◆ EXERCISE PROMPT: Read the data, and whenever a line holds the word "lines", report that line.

(Saved entries)
%%

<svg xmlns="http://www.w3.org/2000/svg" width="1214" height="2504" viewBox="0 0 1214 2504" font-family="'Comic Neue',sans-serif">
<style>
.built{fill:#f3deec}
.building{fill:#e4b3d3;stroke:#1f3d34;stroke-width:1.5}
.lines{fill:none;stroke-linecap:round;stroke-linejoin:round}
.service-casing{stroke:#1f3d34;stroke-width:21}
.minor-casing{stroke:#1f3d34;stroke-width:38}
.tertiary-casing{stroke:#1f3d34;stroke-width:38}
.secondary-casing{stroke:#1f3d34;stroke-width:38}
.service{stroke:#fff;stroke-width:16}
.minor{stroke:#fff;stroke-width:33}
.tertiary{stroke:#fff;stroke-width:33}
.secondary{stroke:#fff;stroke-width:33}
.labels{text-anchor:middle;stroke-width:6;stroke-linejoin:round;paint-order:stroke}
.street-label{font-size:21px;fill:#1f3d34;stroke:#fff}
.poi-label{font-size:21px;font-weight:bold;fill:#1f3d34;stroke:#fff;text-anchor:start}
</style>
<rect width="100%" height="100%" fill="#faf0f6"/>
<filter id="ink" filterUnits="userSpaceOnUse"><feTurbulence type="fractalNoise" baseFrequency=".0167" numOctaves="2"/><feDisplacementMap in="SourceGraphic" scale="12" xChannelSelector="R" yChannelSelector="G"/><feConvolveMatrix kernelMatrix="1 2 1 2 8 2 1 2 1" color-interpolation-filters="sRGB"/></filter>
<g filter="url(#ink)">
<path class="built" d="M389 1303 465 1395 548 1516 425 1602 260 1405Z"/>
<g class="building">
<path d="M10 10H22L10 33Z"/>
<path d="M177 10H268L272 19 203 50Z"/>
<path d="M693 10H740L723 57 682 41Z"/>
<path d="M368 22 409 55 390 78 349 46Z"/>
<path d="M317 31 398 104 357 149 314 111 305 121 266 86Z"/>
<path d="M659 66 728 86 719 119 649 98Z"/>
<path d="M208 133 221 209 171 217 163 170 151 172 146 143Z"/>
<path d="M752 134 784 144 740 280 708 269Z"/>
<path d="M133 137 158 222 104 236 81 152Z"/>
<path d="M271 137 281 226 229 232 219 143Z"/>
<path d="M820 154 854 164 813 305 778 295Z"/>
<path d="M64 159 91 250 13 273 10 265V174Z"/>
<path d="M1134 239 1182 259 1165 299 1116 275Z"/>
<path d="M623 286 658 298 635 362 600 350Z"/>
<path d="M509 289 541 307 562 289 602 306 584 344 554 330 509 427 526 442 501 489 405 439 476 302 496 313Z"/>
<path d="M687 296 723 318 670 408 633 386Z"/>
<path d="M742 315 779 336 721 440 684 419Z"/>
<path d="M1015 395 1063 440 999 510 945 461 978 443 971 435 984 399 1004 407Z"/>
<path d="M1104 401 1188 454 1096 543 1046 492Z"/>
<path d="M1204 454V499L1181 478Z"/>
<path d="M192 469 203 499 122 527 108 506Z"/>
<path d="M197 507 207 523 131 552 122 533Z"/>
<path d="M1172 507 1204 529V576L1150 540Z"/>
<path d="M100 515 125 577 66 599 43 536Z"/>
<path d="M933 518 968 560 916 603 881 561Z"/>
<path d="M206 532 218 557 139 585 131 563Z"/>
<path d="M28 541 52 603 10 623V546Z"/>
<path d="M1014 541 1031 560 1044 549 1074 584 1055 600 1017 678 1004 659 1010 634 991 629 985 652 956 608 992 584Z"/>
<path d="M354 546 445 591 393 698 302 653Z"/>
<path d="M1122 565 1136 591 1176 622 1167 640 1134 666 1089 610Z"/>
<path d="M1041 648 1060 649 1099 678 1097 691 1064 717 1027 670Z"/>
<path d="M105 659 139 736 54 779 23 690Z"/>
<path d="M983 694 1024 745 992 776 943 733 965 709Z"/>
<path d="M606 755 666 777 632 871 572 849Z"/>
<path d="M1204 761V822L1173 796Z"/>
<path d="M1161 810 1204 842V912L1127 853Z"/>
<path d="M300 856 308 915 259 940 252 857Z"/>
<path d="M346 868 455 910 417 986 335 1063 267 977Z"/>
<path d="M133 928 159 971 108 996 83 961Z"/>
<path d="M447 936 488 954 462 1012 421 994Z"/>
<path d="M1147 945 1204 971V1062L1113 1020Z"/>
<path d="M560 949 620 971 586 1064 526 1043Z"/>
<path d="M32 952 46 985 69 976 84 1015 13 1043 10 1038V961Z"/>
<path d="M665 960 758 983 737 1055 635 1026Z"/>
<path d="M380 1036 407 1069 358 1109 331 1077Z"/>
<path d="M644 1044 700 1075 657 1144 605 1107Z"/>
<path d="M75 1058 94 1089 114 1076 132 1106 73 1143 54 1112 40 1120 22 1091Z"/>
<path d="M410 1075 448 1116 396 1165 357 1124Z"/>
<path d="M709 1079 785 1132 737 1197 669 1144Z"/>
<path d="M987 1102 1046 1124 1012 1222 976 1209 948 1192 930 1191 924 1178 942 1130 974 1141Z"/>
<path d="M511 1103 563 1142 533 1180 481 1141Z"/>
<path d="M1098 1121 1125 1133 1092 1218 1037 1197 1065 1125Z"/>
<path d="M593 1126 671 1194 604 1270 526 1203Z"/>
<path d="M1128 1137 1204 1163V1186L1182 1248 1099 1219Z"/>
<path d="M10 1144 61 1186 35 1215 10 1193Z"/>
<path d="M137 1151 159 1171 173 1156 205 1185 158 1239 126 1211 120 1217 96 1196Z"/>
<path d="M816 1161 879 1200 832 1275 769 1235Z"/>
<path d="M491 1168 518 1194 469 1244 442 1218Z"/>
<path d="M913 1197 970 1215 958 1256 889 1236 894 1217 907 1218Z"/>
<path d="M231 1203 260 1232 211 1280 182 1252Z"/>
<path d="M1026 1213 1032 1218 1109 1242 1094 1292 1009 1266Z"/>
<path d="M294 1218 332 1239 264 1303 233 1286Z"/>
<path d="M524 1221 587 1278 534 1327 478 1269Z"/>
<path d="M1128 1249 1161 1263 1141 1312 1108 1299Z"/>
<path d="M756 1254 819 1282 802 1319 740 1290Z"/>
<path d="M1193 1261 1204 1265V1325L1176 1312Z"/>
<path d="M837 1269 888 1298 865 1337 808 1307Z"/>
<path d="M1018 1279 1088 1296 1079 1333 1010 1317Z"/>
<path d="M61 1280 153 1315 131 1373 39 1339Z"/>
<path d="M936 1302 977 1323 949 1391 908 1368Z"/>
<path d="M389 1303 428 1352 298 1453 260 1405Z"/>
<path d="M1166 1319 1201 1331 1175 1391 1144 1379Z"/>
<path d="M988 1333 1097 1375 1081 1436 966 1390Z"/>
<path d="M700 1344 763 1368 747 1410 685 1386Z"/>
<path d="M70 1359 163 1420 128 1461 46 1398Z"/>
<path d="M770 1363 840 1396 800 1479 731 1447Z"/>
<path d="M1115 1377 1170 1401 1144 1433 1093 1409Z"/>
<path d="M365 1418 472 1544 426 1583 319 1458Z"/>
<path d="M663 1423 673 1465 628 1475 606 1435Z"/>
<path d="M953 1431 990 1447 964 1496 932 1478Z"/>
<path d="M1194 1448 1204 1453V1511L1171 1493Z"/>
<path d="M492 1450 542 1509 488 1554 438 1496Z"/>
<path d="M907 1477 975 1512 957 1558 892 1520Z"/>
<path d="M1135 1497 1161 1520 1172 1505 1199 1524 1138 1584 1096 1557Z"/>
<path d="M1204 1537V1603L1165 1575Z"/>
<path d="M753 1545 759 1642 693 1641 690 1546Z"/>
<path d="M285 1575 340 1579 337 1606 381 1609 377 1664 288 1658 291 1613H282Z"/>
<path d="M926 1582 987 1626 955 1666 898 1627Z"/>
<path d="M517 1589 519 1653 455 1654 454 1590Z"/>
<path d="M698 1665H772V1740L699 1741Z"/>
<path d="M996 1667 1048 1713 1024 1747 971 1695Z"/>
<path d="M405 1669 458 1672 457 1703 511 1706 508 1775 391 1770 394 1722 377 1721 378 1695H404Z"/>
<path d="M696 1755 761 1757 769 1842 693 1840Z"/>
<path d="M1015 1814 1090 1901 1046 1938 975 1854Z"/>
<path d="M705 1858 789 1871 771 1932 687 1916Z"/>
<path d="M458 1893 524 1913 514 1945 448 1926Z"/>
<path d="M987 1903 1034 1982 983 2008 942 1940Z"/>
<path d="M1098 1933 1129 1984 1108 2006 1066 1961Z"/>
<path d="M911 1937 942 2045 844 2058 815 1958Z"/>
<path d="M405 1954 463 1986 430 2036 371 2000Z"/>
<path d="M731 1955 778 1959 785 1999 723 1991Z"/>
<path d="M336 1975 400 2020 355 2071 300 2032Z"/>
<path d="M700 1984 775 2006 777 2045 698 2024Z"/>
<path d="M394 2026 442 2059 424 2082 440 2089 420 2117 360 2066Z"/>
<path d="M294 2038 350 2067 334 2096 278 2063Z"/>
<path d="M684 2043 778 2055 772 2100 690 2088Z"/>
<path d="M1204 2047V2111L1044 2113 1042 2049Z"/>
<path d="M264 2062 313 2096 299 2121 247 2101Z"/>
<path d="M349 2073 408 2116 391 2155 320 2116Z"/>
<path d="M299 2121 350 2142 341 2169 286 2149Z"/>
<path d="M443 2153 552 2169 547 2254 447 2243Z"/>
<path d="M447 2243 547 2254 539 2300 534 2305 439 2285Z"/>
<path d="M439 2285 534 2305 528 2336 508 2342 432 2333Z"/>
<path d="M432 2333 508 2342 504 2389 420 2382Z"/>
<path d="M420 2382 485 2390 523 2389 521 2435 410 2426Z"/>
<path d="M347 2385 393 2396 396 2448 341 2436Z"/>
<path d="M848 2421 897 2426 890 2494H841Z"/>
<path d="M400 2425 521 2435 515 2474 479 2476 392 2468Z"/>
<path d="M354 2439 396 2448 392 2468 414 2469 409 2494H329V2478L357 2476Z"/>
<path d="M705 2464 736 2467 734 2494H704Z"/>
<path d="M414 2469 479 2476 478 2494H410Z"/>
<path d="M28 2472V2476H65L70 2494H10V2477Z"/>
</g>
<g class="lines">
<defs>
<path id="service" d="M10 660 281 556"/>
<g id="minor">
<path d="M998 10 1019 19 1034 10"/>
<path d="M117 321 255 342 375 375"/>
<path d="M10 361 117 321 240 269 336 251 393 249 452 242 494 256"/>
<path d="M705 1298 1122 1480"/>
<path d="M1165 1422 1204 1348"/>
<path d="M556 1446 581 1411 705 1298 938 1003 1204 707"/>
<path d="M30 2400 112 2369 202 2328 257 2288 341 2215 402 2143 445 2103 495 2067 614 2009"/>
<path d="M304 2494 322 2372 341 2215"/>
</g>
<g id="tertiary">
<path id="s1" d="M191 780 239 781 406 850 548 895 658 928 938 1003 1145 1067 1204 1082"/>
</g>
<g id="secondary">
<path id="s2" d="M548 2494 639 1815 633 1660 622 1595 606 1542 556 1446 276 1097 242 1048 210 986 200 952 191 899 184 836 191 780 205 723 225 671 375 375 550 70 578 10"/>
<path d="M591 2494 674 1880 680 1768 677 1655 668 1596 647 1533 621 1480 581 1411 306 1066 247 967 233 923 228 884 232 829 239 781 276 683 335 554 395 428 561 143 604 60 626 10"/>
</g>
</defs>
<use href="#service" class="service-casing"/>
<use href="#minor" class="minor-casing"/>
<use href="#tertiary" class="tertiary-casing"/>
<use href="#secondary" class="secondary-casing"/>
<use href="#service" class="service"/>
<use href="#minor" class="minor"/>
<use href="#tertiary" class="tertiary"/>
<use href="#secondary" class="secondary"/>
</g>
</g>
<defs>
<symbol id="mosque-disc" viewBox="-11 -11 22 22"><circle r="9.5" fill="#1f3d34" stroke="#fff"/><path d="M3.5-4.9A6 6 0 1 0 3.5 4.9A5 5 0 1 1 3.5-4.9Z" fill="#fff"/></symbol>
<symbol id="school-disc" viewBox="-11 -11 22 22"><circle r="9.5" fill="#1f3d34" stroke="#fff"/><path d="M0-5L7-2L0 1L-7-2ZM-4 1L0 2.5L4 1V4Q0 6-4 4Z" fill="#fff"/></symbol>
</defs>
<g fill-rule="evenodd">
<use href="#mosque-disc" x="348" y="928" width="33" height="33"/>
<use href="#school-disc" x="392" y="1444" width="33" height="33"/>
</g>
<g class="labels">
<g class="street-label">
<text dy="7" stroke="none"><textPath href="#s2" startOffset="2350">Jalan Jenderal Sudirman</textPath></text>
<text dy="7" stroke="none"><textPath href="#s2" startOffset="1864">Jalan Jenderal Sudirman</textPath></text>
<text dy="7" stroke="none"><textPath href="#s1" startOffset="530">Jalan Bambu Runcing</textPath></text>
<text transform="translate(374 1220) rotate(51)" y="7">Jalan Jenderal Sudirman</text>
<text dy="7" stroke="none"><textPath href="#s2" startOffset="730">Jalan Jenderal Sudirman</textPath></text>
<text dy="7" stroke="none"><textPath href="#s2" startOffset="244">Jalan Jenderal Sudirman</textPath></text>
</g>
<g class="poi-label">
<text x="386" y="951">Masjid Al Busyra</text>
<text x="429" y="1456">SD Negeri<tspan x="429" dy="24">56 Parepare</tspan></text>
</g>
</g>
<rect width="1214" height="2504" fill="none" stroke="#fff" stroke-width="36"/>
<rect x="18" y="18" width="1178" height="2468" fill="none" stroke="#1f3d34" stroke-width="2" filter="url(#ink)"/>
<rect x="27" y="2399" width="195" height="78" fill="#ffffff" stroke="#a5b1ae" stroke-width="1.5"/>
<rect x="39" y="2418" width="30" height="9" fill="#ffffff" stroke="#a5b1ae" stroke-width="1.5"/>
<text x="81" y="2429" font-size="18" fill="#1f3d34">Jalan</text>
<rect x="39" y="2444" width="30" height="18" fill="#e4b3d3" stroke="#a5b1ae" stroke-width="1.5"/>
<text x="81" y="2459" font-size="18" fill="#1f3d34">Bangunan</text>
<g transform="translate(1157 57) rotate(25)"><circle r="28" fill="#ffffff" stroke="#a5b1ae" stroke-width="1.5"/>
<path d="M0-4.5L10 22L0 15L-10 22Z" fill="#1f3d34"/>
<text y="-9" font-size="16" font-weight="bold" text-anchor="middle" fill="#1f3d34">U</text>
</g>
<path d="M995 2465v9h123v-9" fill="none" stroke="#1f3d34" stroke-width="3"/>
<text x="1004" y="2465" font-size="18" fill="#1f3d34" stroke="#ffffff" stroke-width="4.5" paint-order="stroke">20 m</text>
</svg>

%%

◆ THE ANSWER:
.lines{fill:none;stroke-linecap:round;stroke-linejoin:round}
<g class="lines">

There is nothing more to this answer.